Archive | 1 novembre 2023

Le Dernier festin des vaincus d’Estelle Tharreau

Présentation de l’éditeur :

Un soir de réveillon, Naomi Shehaan disparaît de la réserve indienne de Meshkanau.
Dans une région minée par la corruption, le racisme, la violence et la misère, un jeune flic, Logan Robertson, tente de briser l’omerta qui entoure cette affaire. Il est rejoint par Nathan et Alice qui, en renouant avec leur passé, plongent dans l’enfer de ce dernier jalon avant la toundra.
Un thriller dur qui éclaire sur les violences intracommunautaires et les traumatismes liés aux pensionnats indiens, dont les femmes sont les premières victimes.
« Au Canada, une autochtone a dix fois plus de risque de se faire assassiner qu’une autre femme. »

Mon avis : 

Merci aux éditions Taurnada pour ce partenariat.

Savez-vous ce qui est bien quand vous découvrez un nouveau roman d’Estelle Tharreau ? C’est que le lecteur ne peut savoir à l’avance à quoi s’attendre, tant chaque livre est différent du précédent. Les seules constances, si j’ose dire, sont la rigueur dans la construction de l’intrigue, et la richesse des personnages rencontrés. Oui, je sais, cela fait déjà beaucoup, si l’on y réfléchit.

Le dernier festin des vaincus nous entraîne au Canada. Une jeune fille, Naomi, a disparu de la réserve indienne de Meshkanau le soir du réveillon. Personne ne s’inquiète, pas même sa mère. Ce n’est pas la première fois qu’elle disparait. Ce n’est pas la première jeune fille qui disparait. On finit par les retrouver – ou pas. On classe l’affaire, et c’est presque ce qui se passe, si ce n’est que des voix s’élèvent pour parler de Naomi. Elles ne sont pas nombreuses : Marie Fontaine, qui tient la station de radio de la réserve, Nathan, Alice puis Logan.
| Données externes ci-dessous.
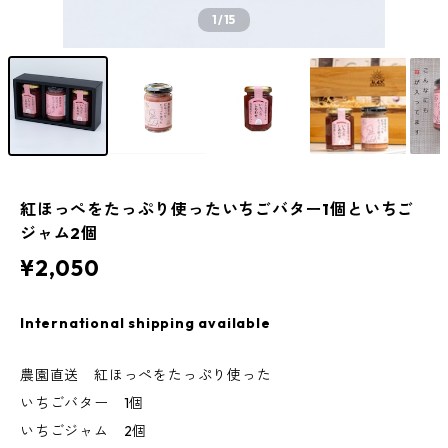
1
/15
紅ほっぺをたっぷり使ったいちごバター1個といちご
ジャム2個
¥2,050
International shipping available
農園直送 紅ほっぺをたっぷり使った
いちごバター 1個
いちごジャム 2個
De très rares voix, alors que d’autres font beaucoup de bruits pas seule pour clore l’affaire, non pour parler aussi de l’immense projet de scierie qui tend à bouleverser la vie de la région.
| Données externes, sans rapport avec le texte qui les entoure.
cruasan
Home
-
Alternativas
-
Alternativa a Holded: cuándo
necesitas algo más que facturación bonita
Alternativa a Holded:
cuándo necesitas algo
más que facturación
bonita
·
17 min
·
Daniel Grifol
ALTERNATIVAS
Et si ce n’était pas les voix qui se font entendre qui étaient importantes, mais celles qui se taisent ? Si le récit se focalise tour à tour sur différents personnages, nous découvrons des bribes de leur passé par le biais de leurs pensées lorsqu’ils se remémorent ce qu’ils ont vécu, ce qu’ils ont subi, ce qu’ils n’ont jamais pu dire, ce qu’ils ont à peine pu se dire. J’ai lu certaines scènes quasiment en apnée, et ce n’est pas une image, j’ai eu littéralement le souffle coupé face à l’horreur des situations. La force de ce livre est non seulement de nous montrer les causes, mais surtout toutes les conséquences de ses actes du passé, conséquences dont les ramifications s’étendent en une arborescence des plus inattendues.

Dirai-je « âme sensible, s’abstenir ? » Je n’en suis pas une. Tout ce qui est narré dans ce livre devait l’être. Maintenant que cela été dit, que faire ? Agir n’est pas si simple, c’est ce dont se rend compte Nathan, pourtant empli de toutes les bonnes intentions, de toutes les forces aussi que lui donne sa naissance et tous les avantages qu’il a reçues sans même y penser. Il n’hésite pas à se remettre en question, au fur et à mesure que se déroule ce récit au long cours – enquêter prend du temps, entraver une enquête aussi, désentraver une enquête, reprendre le combat, encore plus.

Je vous conseille ce livre si vous aimez les polars, les romans noirs. Et si vous avez aimé ce livre, je ne puis que vous recommander de lire d’autres romans signé Estelle Tharreau, notamment Mon ombre assassine, paru en 2019.